Topics: ASIO DG warning; Philippines-Australia relations;  

05:35PM AEDT
29 February 2024

 

David Lipson:  Well, Senator Simon Birmingham is the Shadow Minister for Foreign Affairs. He’s also a member of the Parliamentary Joint Committee on Intelligence and Security. He joined me earlier. Senator Birmingham, thanks for being with us. You want the Home Affairs Minister to release more information about this individual? If not, name them. Why should she do that? When the ASIO boss clearly thought that that wasn’t a good idea?

 

Simon Birmingham: Well, the ASIO Director General does a very important job in terms of ensuring that all Australians understand the security risks and challenges our country faces. For a number of years now, he has highlighted foreign interference and espionage as being high amongst those risks. And he’s certainly been briefing members of parliament, ministers for many years about how to be alert to those risks and how to make sure that if they present themselves, you address them very, very quickly and promptly and in the appropriate ways. Now, he’s right to highlight those risks. What he did last night is also appropriate in that sense, but he has created a question mark that hangs over all former members of Parliament. That question mark is an unfair one for essentially all but potentially one of them, who was the subject of the remarks that were made. The Minister for Home Affairs has the potential in the Parliament to at least provide more information, more context, to provide as much information as possible. And ideally that would include the identity of the individual.

 

David Lipson: You’re not suggesting that Mike Burgess erred, are you?

 

Simon Birmingham: I’m not suggesting that he erred. He has a job to do. And that job, in terms of the awareness of the security threats we face as a nation, is an important one. And giving contextual examples of it is a valuable part of the way in which he can raise that awareness. But the example does beg many questions, and the way in which it’s presented indicates that were somebody to behave this way today, they may well be breaching criminal laws that have been put in place to further protect Australia.

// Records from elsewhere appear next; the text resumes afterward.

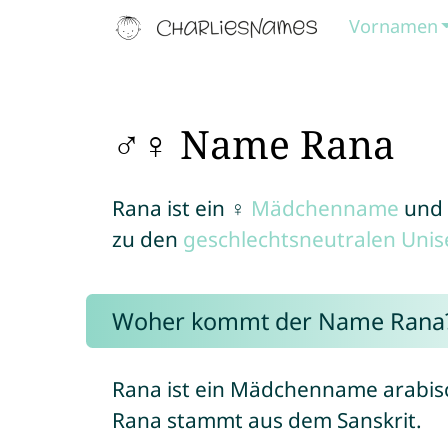
Vornamen
♂♀ Name Rana
Rana ist ein ♀
Mädchenname
und
zu den
geschlechtsneutralen Uni
Woher kommt der Name Rana
Rana ist ein Mädchenname arabi
Rana stammt aus dem Sanskrit.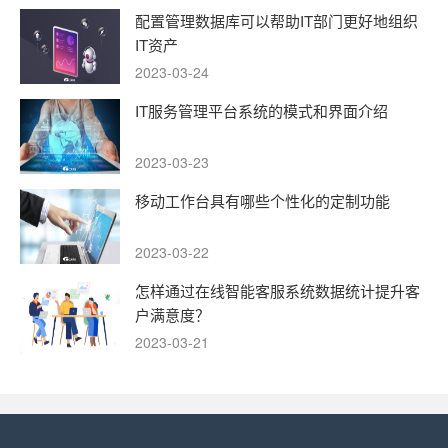
配置管理数据库可以帮助IT部门更好地组织
IT资产
2023-03-24
IT服务管理平台系统的模式和界面介绍
2023-03-23
移动工作台具有哪些个性化的定制功能
2023-03-22
怎样通过在线智能客服系统数据统计提升客
户满意度？
2023-03-21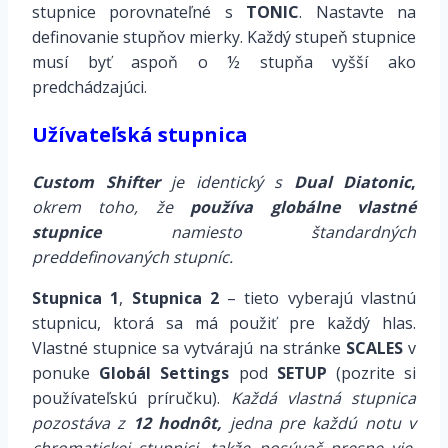
stupnice porovnateľné s
TONIC
. Nastavte na
definovanie stupňov mierky. Každý stupeň stupnice
musí byť aspoň o ½ stupňa vyšší ako
predchádzajúci.
Užívateľská stupnica
Custom Shifter
je identický s
Dual Diatonic
,
okrem toho, že
používa globálne vlastné
stupnice
namiesto štandardných
preddefinovaných stupníc.
Stupnica 1
,
Stupnica 2
– tieto vyberajú vlastnú
stupnicu, ktorá sa má použiť pre každý hlas.
Vlastné stupnice sa vytvárajú na stránke
SCALES
v
ponuke
Globál Settings
pod
SETUP
(pozrite si
používateľskú príručku).
Každá vlastná stupnica
pozostáva z
12 hodnôt,
jedna pre každú notu v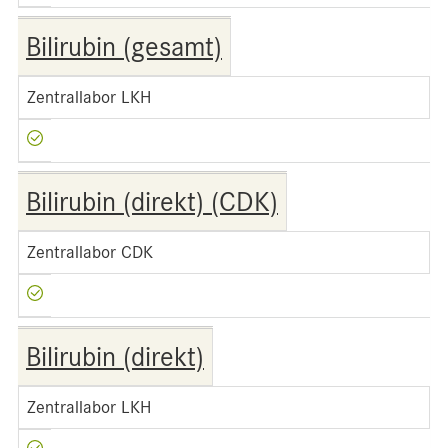
Bilirubin (gesamt)
Zentrallabor LKH
Bilirubin (direkt) (CDK)
Zentrallabor CDK
Bilirubin (direkt)
Zentrallabor LKH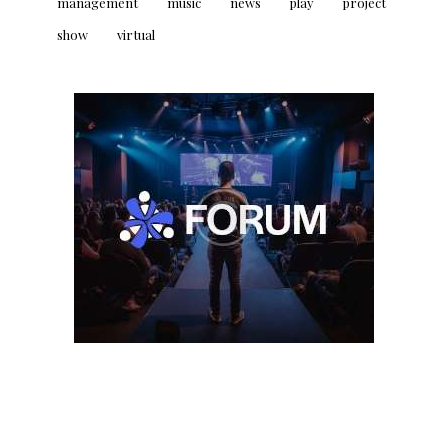
management
music
news
play
project
show
virtual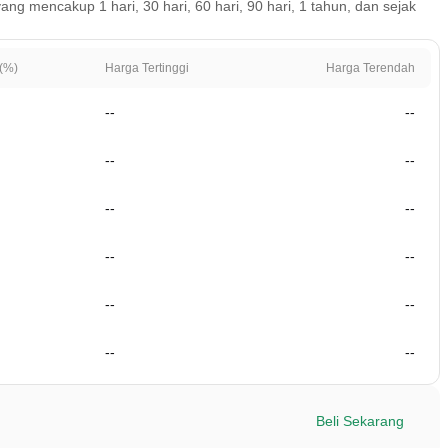
 mencakup 1 hari, 30 hari, 60 hari, 90 hari, 1 tahun, dan sejak
(%)
Harga Tertinggi
Harga Terendah
--
--
--
--
--
--
--
--
--
--
--
--
Beli Sekarang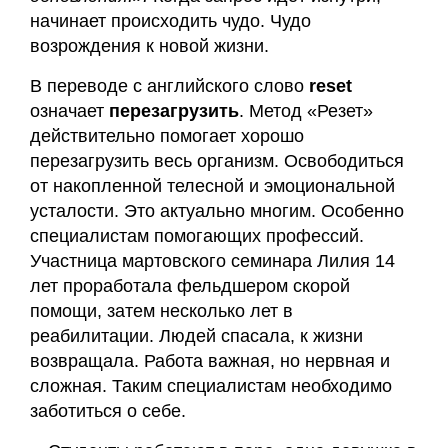
и
начинает происходить чудо. Чудо
сертификаты
возрождения к новой жизни.
Галины
Акулич
В переводе с английского слово
reset
означает
перезагрузить
. Метод «Резет»
Контакты
действительно помогает хорошо
перезагрузить весь организм. Освободиться
Отзывы
от накопленной телесной и эмоциональной
усталости. Это актуально многим. Особенно
Дневник
специалистам помогающих профессий.
кинезиолога
Участница мартовского семинара Лилия 14
лет проработала фельдшером скорой
помощи, затем несколько лет в
Секреты
реабилитации. Людей спасала, к жизни
здоровья
возвращала. Работа важная, но нервная и
сложная. Таким специалистам необходимо
О
заботиться о себе.
проекте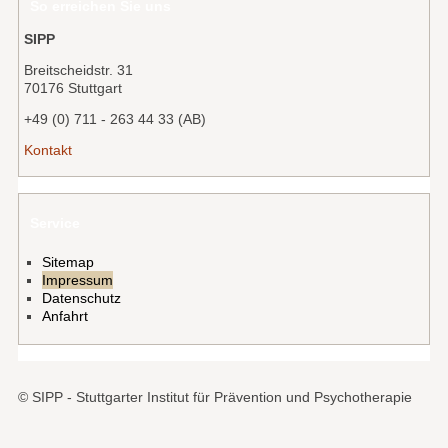
So erreichen Sie uns
SIPP
Breitscheidstr. 31
70176 Stuttgart
+49 (0) 711 - 263 44 33 (AB)
Kontakt
Service
Sitemap
Impressum
Datenschutz
Anfahrt
© SIPP - Stuttgarter Institut für Prävention und Psychotherapie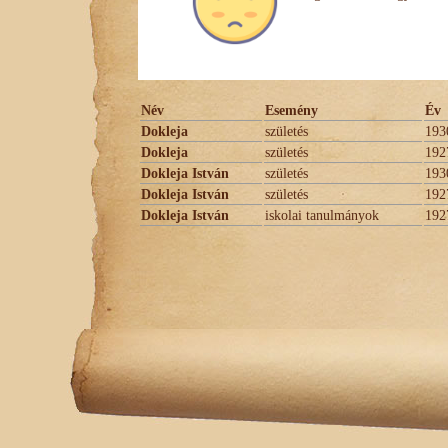
Név
Esemény
Év
Dokleja
születés
193
Dokleja
születés
192
Dokleja István
születés
193
Dokleja István
születés
192
Dokleja István
iskolai tanulmányok
192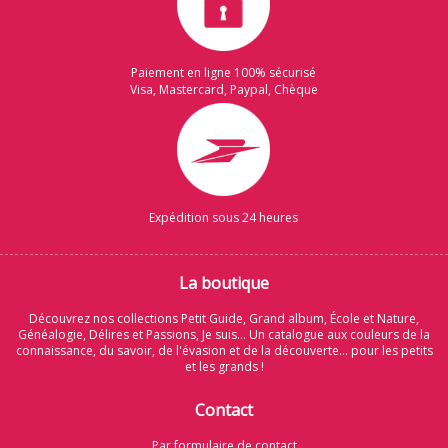
Paiement en ligne 100% sécurisé
Visa, Mastercard, Paypal, Chèque
Expédition sous 24 heures
La boutique
Découvrez nos collections Petit Guide, Grand album, École et Nature,
Généalogie, Délires et Passions, Je suis... Un catalogue aux couleurs de la
connaissance, du savoir, de l'évasion et de la découverte... pour les petits
et les grands !
Contact
Par formulaire de contact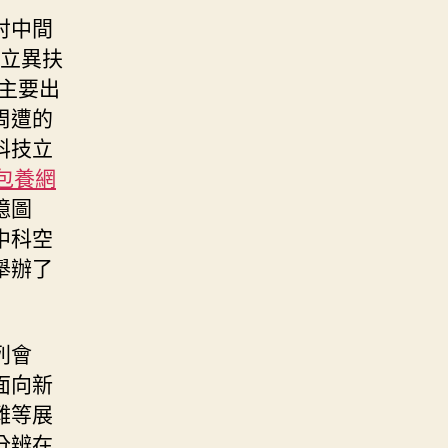
討中間
技立異扶
主要出
周遭的
科技立
包養網
憶圖
中科空
舉辦了
列會
面向新
難等展
分辨在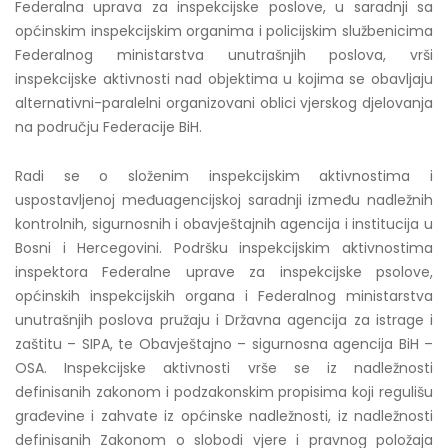
Federalna uprava za inspekcijske poslove, u saradnji sa
općinskim inspekcijskim organima i policijskim službenicima
Federalnog ministarstva unutrašnjih poslova, vrši
inspekcijske aktivnosti nad objektima u kojima se obavljaju
alternativni-paralelni organizovani oblici vjerskog djelovanja
na području Federacije BiH.
Radi se o složenim inspekcijskim aktivnostima i
uspostavljenoj međuagencijskoj saradnji između nadležnih
kontrolnih, sigurnosnih i obavještajnih agencija i institucija u
Bosni i Hercegovini. Podršku inspekcijskim aktivnostima
inspektora Federalne uprave za inspekcijske psolove,
općinskih inspekcijskih organa i Federalnog ministarstva
unutrašnjih poslova pružaju i Državna agencija za istrage i
zaštitu – SIPA, te Obavještajno – sigurnosna agencija BiH –
OSA. Inspekcijske aktivnosti vrše se iz nadležnosti
definisanih zakonom i podzakonskim propisima koji regulišu
građevine i zahvate iz općinske nadležnosti, iz nadležnosti
definisanih Zakonom o slobodi vjere i pravnog položaja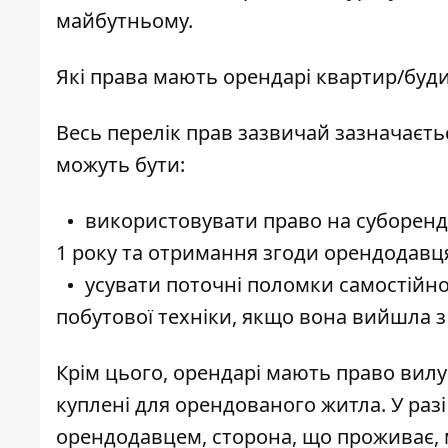
майбутньому.
Які права мають орендарі квартир/буд
Весь перелік прав зазвичай зазначаєть
можуть бути:
використовувати право на суборенду
1 року та отримання згоди орендодавця
усувати поточні поломки самостійно
побутової техніки, якщо вона вийшла з
Крім цього, орендарі мають право вилуч
куплені для орендованого житла. У ра
орендодавцем, сторона, що проживає, 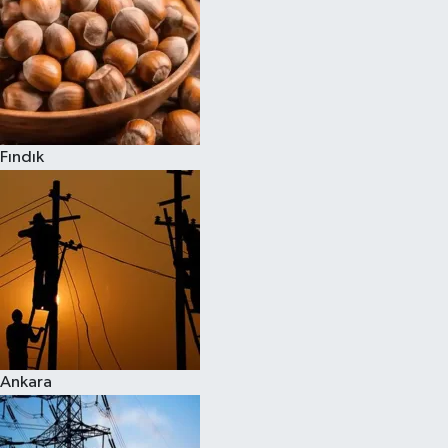
Fındık
Ankara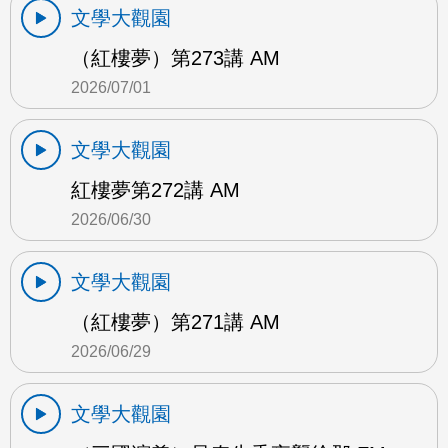
文學大觀園
（紅樓夢）第273講 AM
2026/07/01
文學大觀園
紅樓夢第272講 AM
2026/06/30
文學大觀園
（紅樓夢）第271講 AM
2026/06/29
文學大觀園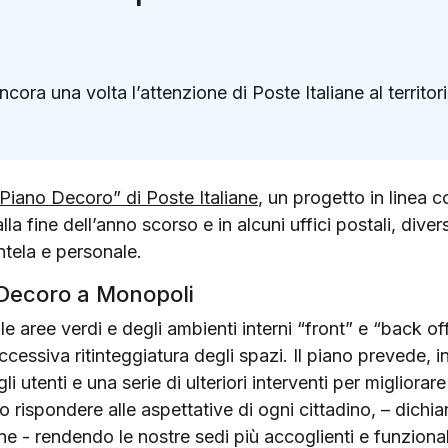
ora una volta l’attenzione di Poste Italiane al territor
k
ter)
Piano Decoro” di Poste Italiane
, un progetto in linea c
a fine dell’anno scorso e in alcuni uffici postali, diversi
entela e personale.
o Decoro a Monopoli
 aree verdi e degli ambienti interni “front” e “back offic
ccessiva ritinteggiatura degli spazi. Il piano prevede, i
li utenti e una serie di ulteriori interventi per migliora
 rispondere alle aspettative di ogni cittadino, – dichi
ane - rendendo le nostre sedi più accoglienti e funzion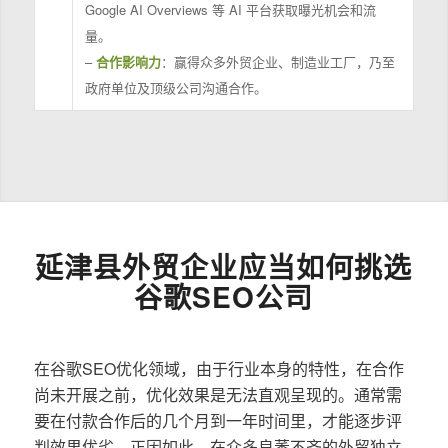
Google AI Overviews 等 AI 平台获取曝光机会和流
量。
–
合作影响力
：赢得众多外贸企业、制造业工厂，乃至
政府单位及顶级公司沟通合作。
延津县外贸企业应当如何挑选
谷歌SEO公司
在谷歌SEO优化领域，由于行业本身的特性，在合作
尚未开展之前，优化效果是无法直观呈现的。通常需
要在付款合作后的几个月到一年时间里，才能逐步评
判效果优劣。正因如此，在众多良莠不齐的外贸独立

The fact that it’s a couple of years old means that they have potentially avoided those prosecutions, but it doesn’t mean-.

 

David Lipson: How does that make you feel knowing that a former politician who, according to Mike Burgess, sold out our country can’t actually be charged?

 

Simon Birmingham: Well, this is it. These are very serious, very grave allegations. And of course, they are being made by the head of our security agency who has taken them right through, including the confronting of the individual involved, who it appears, based on the statements that he’s confident they wouldn’t be so silly to do it again, that they acknowledge the errors of their ways. Now, it could be solved by the individual identifying themselves, but the government has, of course, the ability on the floor of the Parliament to provide further information in ways that is not necessarily available to Mr. Burgess.

 

David Lipson: In your understanding, what country is largely responsible for this kind of traditional, if I can call it that, espionage threat?

 

Simon Birmingham: Well, there are lots of different types of threats that that we face in the traditional way, as you put it, as well as in the cyber domain. But there is little doubt that China has engaged increasingly in conduct that seeks to gather information and build relationships, to gather that information and potentially to undertake influence. Just as we’ve seen in the cyber domain, increased threats, including critically coming from Russia, both state and non-state actors, and the identification that has been made of both of those countries in a number of different attacks and instances over recent years.

 

David Lipson: On another matter, the Philippines president addressed parliament today and Australia signed a new agreement to deepen maritime cooperation with the Philippines. How important are these closer ties between Manilla and Canberra in the pushback against China’s growing aggression in the region?

 

Simon Birmingham: Regional cooperation is essential. The Philippines are a very strong advocate for adherence to the international Laws of the Sea, and indeed, they have ensured that their rights as a nation have been upheld through the UN convention on the Law of the Sea. That’s critical because those rights have been contested and challenged as China has sought to expand its sphere of influence across the South China Sea. That is why Australia’s position in calling for the UNCLOS convention, the Law of the Sea, to be upheld. For its findings, including in relation to the Philippines to be respected, are important positions that we take and the support that we continue to provide to the Philippines and other nations of the region for freedom of navigation and movement is essential because this is our largest trade route and critical in terms of our ongoing economic well-being and our sovereignty to be able to engage ourselves and all of the other nations who rely on that trade route.

 

David Lipson: Senator Simon Birmingham, we’ll have to leave it there. Thank you.

 

Simon Birmingham: Thank you. David. My pleasure.

 

David Lipson: And Senator Birmingham is the Shadow Minister for Foreign Affairs. PM requested an interview with the Minister for Home Affairs, but she was unavailable.